The API gateway pattern has some drawbacks:

  • Increased complexity - the API gateway is yet another moving part that must be developed, deployed and managed

  • Increased response time due to the additional network hop through the API gateway - however, for most applications the cost of an extra roundtrip is insignificant.

How implement the API gateway?

An event-driven/reactive approach is best if it must scale to scale to handle high loads. On the JVM, NIO-based libraries such as Netty, Spring Reactor, etc. make sense. NodeJS is another option.

Upvotes: 4

Aggarat .J
Aggarat .J

Reputation: 509

Just give you the simplest answer: In general containers can communicate among each others with any protocols (http,ftp,tcp,udp) not limit to only rest(http/s)

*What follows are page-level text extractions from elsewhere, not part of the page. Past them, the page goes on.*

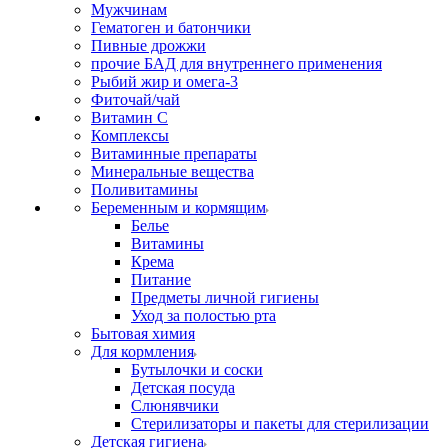
Мужчинам
Гематоген и батончики
Пивные дрожжи
прочие БАД для внутреннего применения
Рыбий жир и омега-3
Фиточай/чай
Витамин С
Комплексы
Витаминные препараты
Минеральные вещества
Поливитамины
Беременным и кормящим
Белье
Витамины
Крема
Питание
Предметы личной гигиены
Уход за полостью рта
Бытовая химия
Для кормления
Бутылочки и соски
Детская посуда
Слюнявчики
Стерилизаторы и пакеты для стерилизации
Детская гигиена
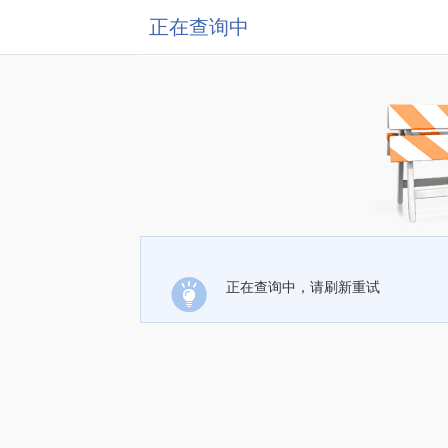
正在查询中
正在查询中，请刷新重试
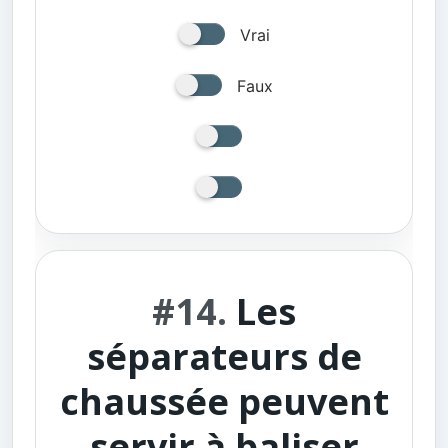
Vrai
Faux
#14.
Les
séparateurs de
chaussée peuvent
servir à baliser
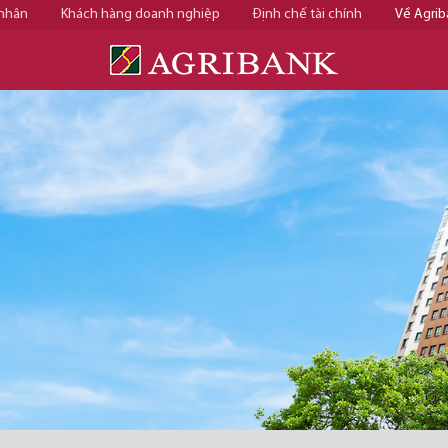
 nhân
Khách hàng doanh nghiệp
Định chế tài chính
Về Agrib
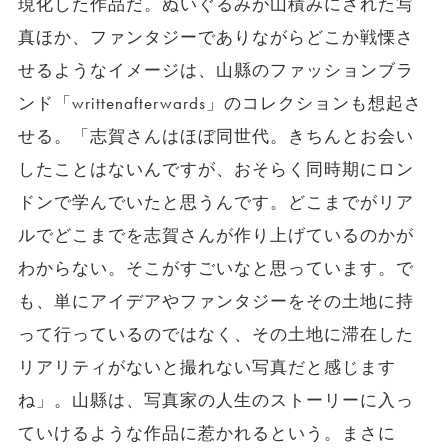
現化した作品だ。ぬいぐるみが山積みにされた写
真ほか、ファンタジーでありながらどこか戦慄さ
せるようなイメージは、山縣のファッションブラ
ンド「writtenafterwards」のコレクションも想起さ
せる。「志賀さんはほぼ同世代。きちんとお会い
したことはないんですが、おそらく同時期にロン
ドンで学んでいたと思うんです。どこまでがリア
ルでどこまでを志賀さんが作り上げているのかが
わからない。そこがすごいなと思っています。で
も、単にアイデアやファンタジーをその土地に持
って行っているのではなく、その土地に滞在した
リアリティがないと撮れない写真だと感じます
ね」。山縣は、写真家の人生のストーリーに入っ
ていけるような作品に惹かれるという。まさに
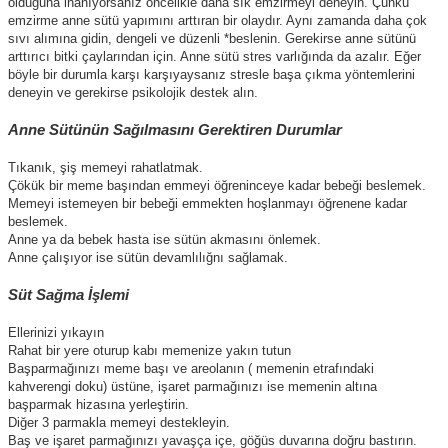
olduğuna inanıyorsanız öncelikle daha sık emzirmeyi deneyin. Çünkü
emzirme anne sütü yapımını arttıran bir olaydır. Aynı zamanda daha çok
sıvı alımına gidin, dengeli ve düzenli *beslenin. Gerekirse anne sütünü
arttırıcı bitki çaylarından için. Anne sütü stres varlığında da azalır. Eğer
böyle bir durumla karşı karşıyaysanız stresle başa çıkma yöntemlerini
deneyin ve gerekirse psikolojik destek alın.
Anne Sütünün Sağılmasını Gerektiren Durumlar
Tıkanık, şiş memeyi rahatlatmak.
Çökük bir meme başından emmeyi öğreninceye kadar bebeği beslemek.
Memeyi istemeyen bir bebeği emmekten hoşlanmayı öğrenene kadar
beslemek.
Anne ya da bebek hasta ise sütün akmasını önlemek.
Anne çalışıyor ise sütün devamlılığnı sağlamak.
Süt Sağma İşlemi
Ellerinizi yıkayın
Rahat bir yere oturup kabı memenize yakın tutun
Başparmağınızı meme başı ve areolanın ( memenin etrafındaki
kahverengi doku) üstüne, işaret parmağınızı ise memenin altına
başparmak hizasına yerleştirin.
Diğer 3 parmakla memeyi destekleyin.
Baş ve işaret parmağınızı yavaşça içe, göğüs duvarına doğru bastırın.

  1. using the internal/ external IPs and ports
  2. using the internal/ external names (dns):
    • in your Micro-service is in the same cluster on multi-host -> you should be able to write the program in your Springboot to call http://{{container service name}} , It's the built-in feature of containers
    • if you have more microservices in different cluster or hosts or the internet , you can use APIM (API management) or reverse-proxy(NGINX,HAProxy) to manages the service name eg. microservice1.yourdomain.com —> container1 or service1(cluster) microservice2.yourdomain.com —> container2 or service 2(cluster) yourdomain.com/microservice1—> container2 or service 2(cluster) yourdomain.com/microservice2—> container1 or service1(cluster)

PS . there are more sophisticated techniques out there but it fundamentally come down above approaches.